View on GitHub

Vincent Lanore

professional page of Vincent Lanore

Abstract ALPHY 2019

Detecting convergent substitutions with sparse codon-based differential-selection models

Vincent Lanore, Bastien Boussau, Philippe Veber, Nicolas Lartillot

Identifying amino acid substitutions linked with convergent phenotypic changes has recently been a topic of interest in the evolutionary genomics community. A promising approach to this problem, called diffsel, was presented in [1]. This approach belongs to the family of phylogenetic codon models based on the so-called “mutation-selection” formalism, in which mutations are modeled at the nucleotide level, but fixation probability depends on the fitness of the encoded amino acid. Each site has its own vector of fitness parameters for the 20 amino-acids. On top of that, diffsel changes the site-specific fitness of amino acids on branches leading to species with the convergent phenotype. This is done by adding a “differential selection effect” to the fitness of amino acids along these branches only.

Diffsel implements a Bayesian version of this model, in which amino acid fitnesses and differential effects are evaluated per-site along a tree and alignment. Sites which exhibit significant differential effects are deemed “convergent”. There are two difficulties with the current model. First, determining which differential effects are significant can be difficult. Second, diffsel attempts to precisely evaluate the fitnesses changes of all amino acids at each position, even for those having low fitness, which is not useful and might come at a cost in terms of computation time or statistical power.

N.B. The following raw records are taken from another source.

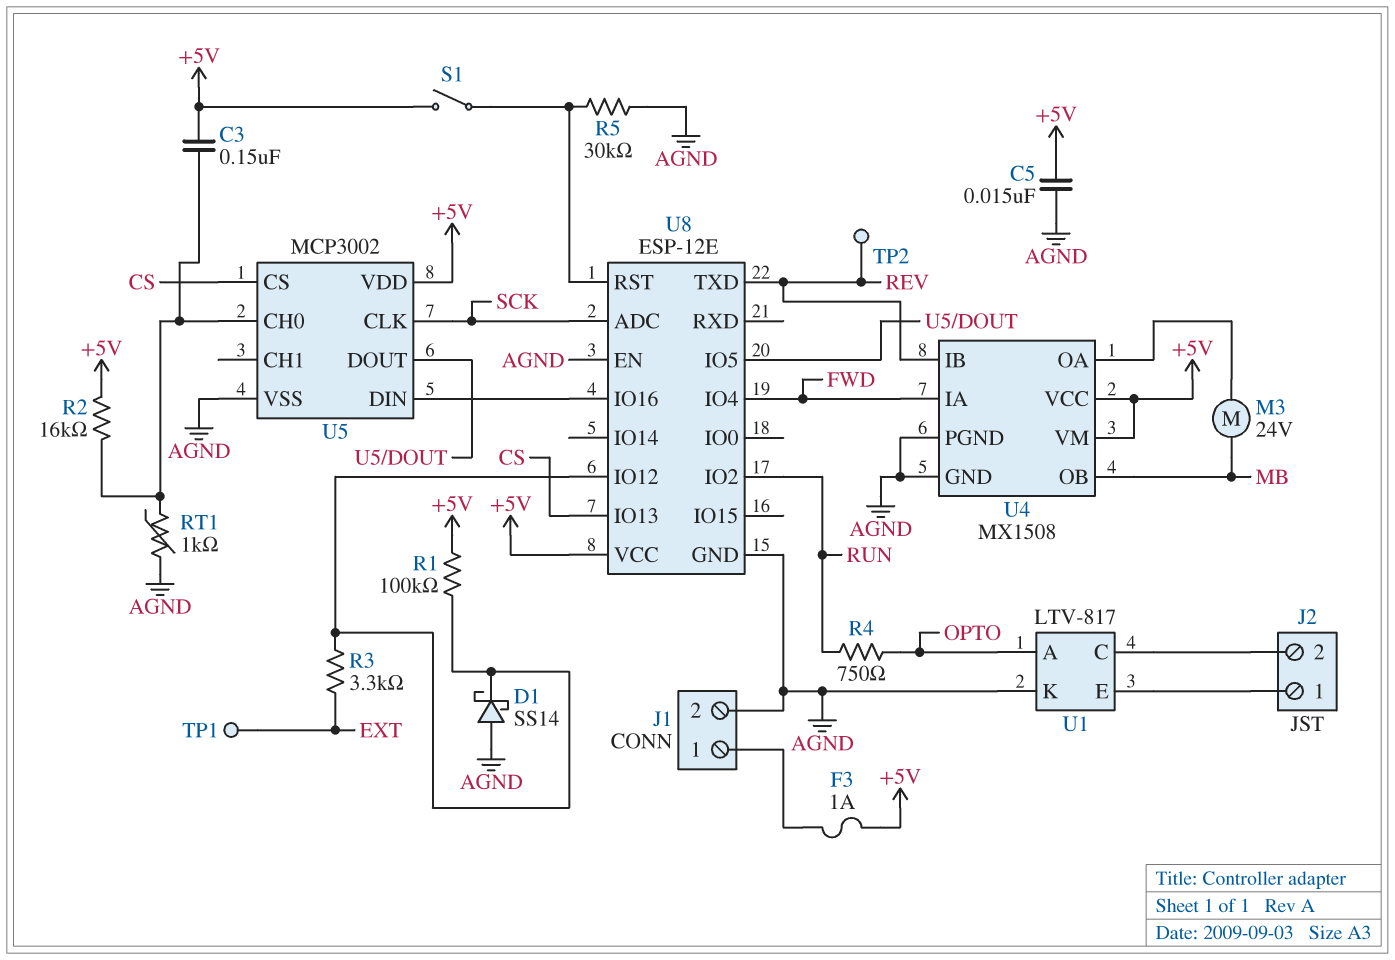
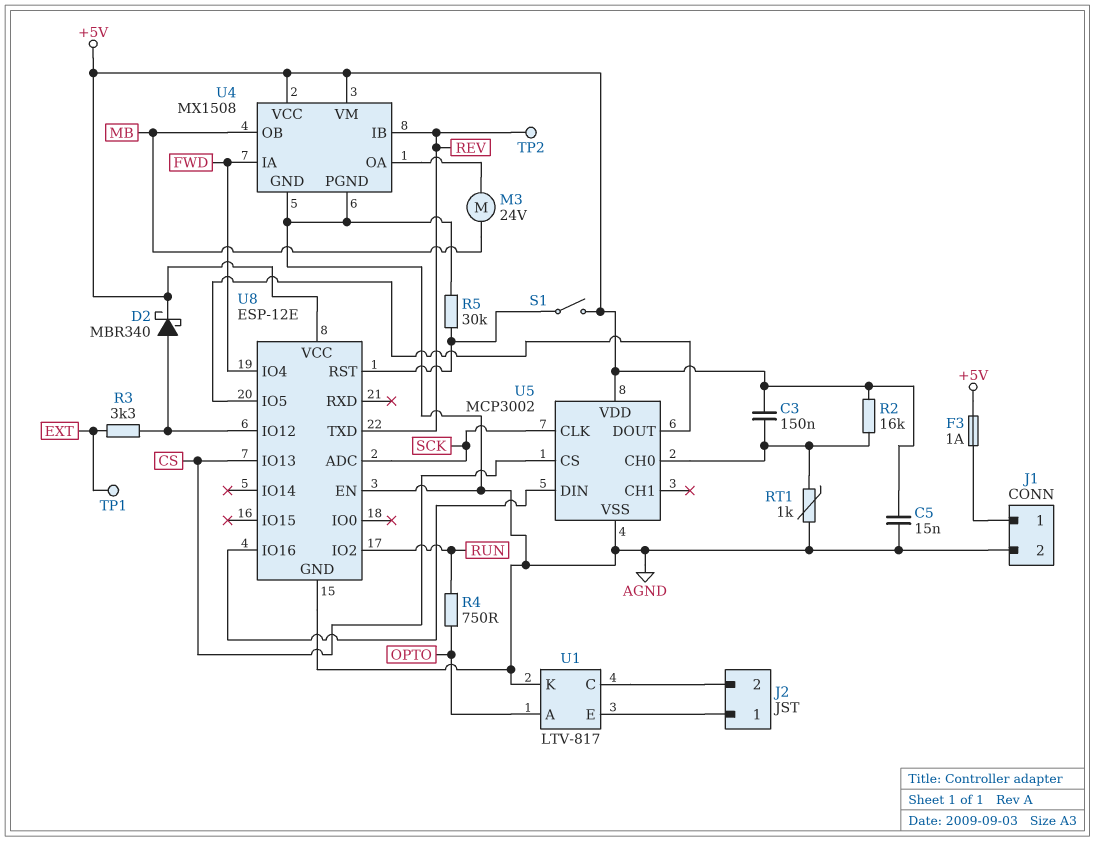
D1: schottky SS14 (A AGND, K U8/IO12) -> none
D2: none -> schottky MBR340 (A U8/IO12, K +5V)
R1: 100k (+5V, U8/IO12) -> none

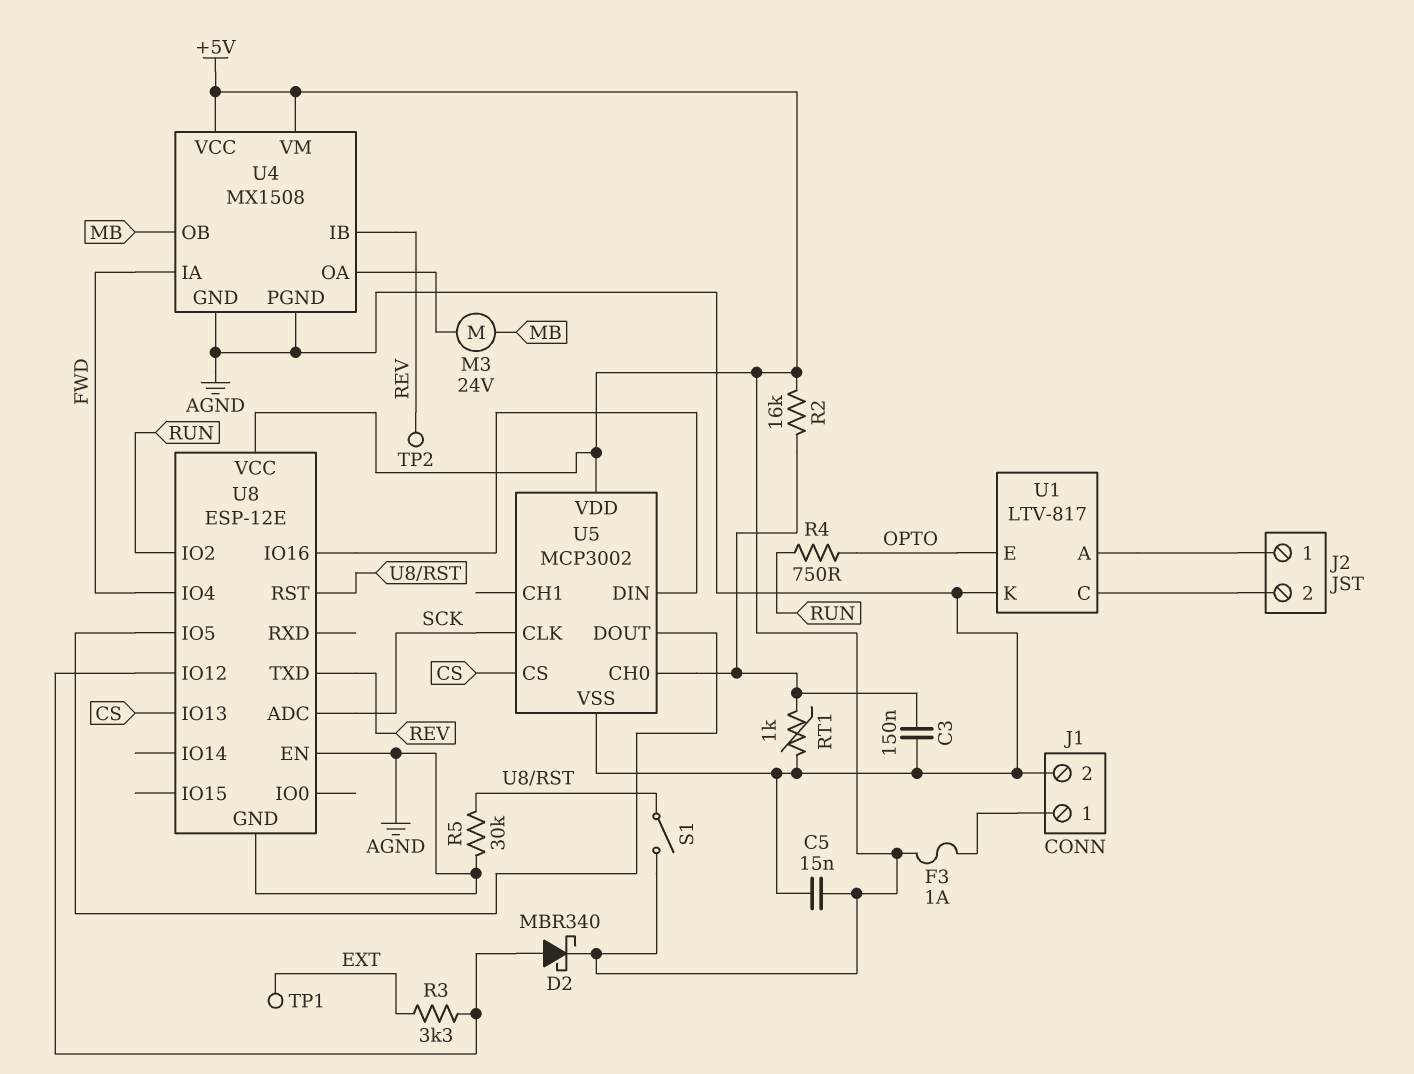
C3: 150nF (+5V, U5/CH0) -> 150nF (AGND, U5/CH0)
U1 pin A: OPTO -> J2/1
U1 pin E: J2/1 -> OPTO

Instead, we propose to have only certain of the amino acids at each site with significant fitness—the rest having a low default fitness ε—and among them only some with differential effects. From a Bayesian perspective this makes the model “sparse” in the sense that indicator boolean variables control for each amino acid and each site the complexity of the fitness model—either ε, estimated fitness, or estimated fitness plus differential effect. This approach provides a clear diagnostic of whether a site is convergent in the form of the posterior probability of the differential effect indicators, and simplifies the evaluation of low fitnesses. We compare this “sparse diffsel” approach to regular diffsel and other convergence detection methods on simulations and real datasets.

[1] Parto S, Lartillot N. Molecular adaptation in Rubisco: Discriminating between convergent evolution and positive selection using mechanistic and classical codon models. PLoS One. 2018 Apr 18;13(4):e0196267.